I’d tried LinkedIn, GooglePlus, and Facebook, but I found myself spending more time maintaining these postings than I did on writing. Some may argue while this was no great loss to the literary world; it was a loss to me.
Facebook is a way to stay connected and I will miss friends I wouldn’t have met otherwise.
I love the animal stories and snarky jokes and the political stuff, even the rabid right wingers I don’t agree with. If we don’t read about points of view different from our own, we limit ourselves. If nothing else it affirms our own good judgment (ahem).
The thing that gets me about Facebook is the “look-at-me and what I have” photos, postings etc. They are bad enough, then you have all the hangers-on who “like” that you made a complete jackass of yourself as a show-off and go on to “share”, adding themselves to the jackass category.
The other thing is, you can discover stuff about people that you’d just as soon not know, and that increases the potential for people to discover stuff about you. Those privacy restrictions come with a caveat.
The shared inspirational, positive affirmation posters, some so saccharine, they are borderline nauseous, especially before breakfast.
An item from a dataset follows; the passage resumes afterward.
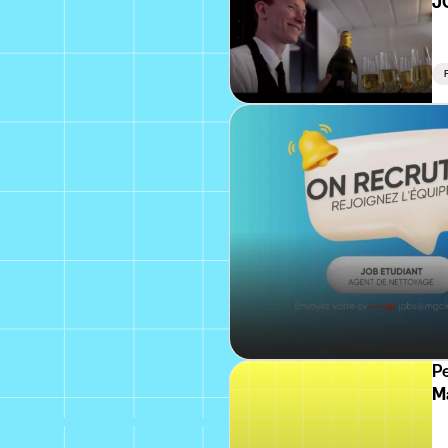
J
F
P
M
These fall into three categories.
- The “get over heartbreak you are not alone” for those who wish to remain heartbroken.
- “The sun will come up tomorrow” if you are in recovery from heartbreak.
- “A flower to share with someone in heaven.” It’s supposed to be heaven, they don’t need Facebook.
And Lordy, the one I can’t stand is some sob sister/brother posting a request to copy, paste, share some earthshattering blathering with an asterisk notation that few people will bother. (usually for good reason)
Finally, people who put photos of their kids on social media are nuts. There are too many software programs to capture images and some creep somewhere knows how to do this.